What documents are required to purchase real estate from a developer?

When purchasing real estate from a developer (off-plan) in the UAE, you will need to provide various documents during the transaction process. The exact requirements may vary slightly depending on the specific project and developer, but the following documents are generally required:

Copy of the passport:
A copy of your passport with visa. In case of co-ownership with other investors, copies of their passports are required.
Copy of Visa:
A copy of your UAE visa or residence permit.
Photos:
Color photographs of the applicant are usually required.
Bank Statement:
A statement from your bank account confirming your financial capabilities. Some developers may require proof of financial solvency.
Payment Guarantees:
In some cases, payment guarantees may be required to ensure your ability to pay the cost of the property.
Purchase Application:
A completed application to purchase real estate from the developer.
Power of Attorney:
If you are using a representative to complete a transaction, you may need a Power of Attorney to certify that the representative is authorized to act on your behalf.
Reservation Letter:
If you are reserving a specific unit in a project, written confirmation of your reservation may be required.
Other Documents:
Depending on the specific requirements of the developer, other documents may be required.

It is important to contact the developer directly or lawyers specializing in real estate in the UAE to clarify all requirements and ensure that all procedures are followed.

Purchasing real estate in the UAE involves several stages and requires compliance with certain procedures. Here is a general overview of how the process of buying real estate in the UAE works:

Object Selection:
Determine the type of real estate you are interested in (apartment, house, commercial space, etc.). Select a specific project or object.
Reservation and Conclusion of the Agreement:
After choosing a property, you reserve a unit and enter into a preliminary agreement with the developer. Usually a small deposit is paid at this time.
Collection of Documents:
Prepare the necessary documents, such as copies of your passport, visa, bank statements, and other documents that may be required depending on the requirements of the developer.
Signing the Official Sales and Purchase Agreement:
After a successful reservation, you sign a formal sales contract with the developer. This agreement defines all the terms of the transaction, the cost of the property, payment terms and other important aspects.
Payment of Fees:
In accordance with the terms of the agreement, you begin paying the fees. Typically, payments occur in stages during the construction of the project.

=-=-=-=-=

— Job 1 —
Gather every line of the entries below that contains the string "Artifact". Case counts.
— Job 2 —
Please proceed with the guide to buying UAE real estate, continuing from the last sentence shown above.

[Stored entries]
=-=-=-=-=

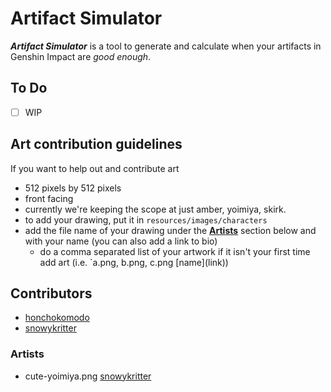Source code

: # Artifact Simulator
***Artifact Simulator*** is a tool to generate and calculate when your artifacts in Genshin Impact are *good enough*.

## To Do
- [ ] WIP

## Art contribution guidelines
If you want to help out and contribute art
+ 512 pixels by 512 pixels
+ front facing
+ currently we're keeping the scope at just amber, yoimiya, skirk.
+ to add your drawing, put it in `resources/images/characters`
+ add the file name of your drawing under the [**Artists**](#artists) section below and with your name (you can also add a link to bio)
	+ do a comma separated list of your artwork if it isn't your first time add art (i.e. `a.png, b.png, c.png [name\](link\))

## Contributors
+ [honchokomodo](https://github.com/honchokomodo)
+ [snowykritter](https://github.com/snowykritter)

### Artists
+ cute-yoimiya.png [snowykritter](https://github.com/snowykritter)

=-=-=-=-=

— Exercise output 1 —
: # Artifact Simulator
***Artifact Simulator*** is a tool to generate and calculate when your artifacts in Genshin Impact are *good enough*.

— Exercise output 2 —
Receiving Title Deed:
Once construction is completed and all required amounts have been paid, you will receive a certificate of ownership known as a Title Deed.
Registration in Ejari:
If you are buying a rental property, register your property in the Ejari system.
Transfer of Keys:
After completion of construction and receipt of the Title Deed, you will be given the keys to your property.
Payment of Taxes and Fees:
You may be required to pay taxes and fees associated with the purchase of real estate.
Property management:
If necessary, start managing your property, such as rentals.

It is important to remember that procedures may vary slightly depending on the developer, region and type of property. Before entering into a transaction, it is recommended to obtain professional advice and familiarize yourself with the terms of the specific contract.

We are ready to offer our clients comprehensive support: from analyzing the needs of a potential buyer to calculating the investment attractiveness of a particular property.

We perform:

1) Finding suitable real estate that matches the clients’ wishes and budget.

2) We coordinate the financing procedure.

3) We provide personal support when signing documents. 4) We help find an attractive financing package for a potential investor.

There is no direct property tax in the UAE. However, there are some mandatory fees and taxes that may be associated with the purchase and ownership of real estate, and these may vary depending on the emirate. For example:

Registration Fees: When registering a real estate purchase transaction, certain registration fees are usually charged.
Transfer Fee: This may be a fee levied when a property passes from one owner to another.
Maintenance and Utilities: Property owners may be required to pay for maintenance and utilities.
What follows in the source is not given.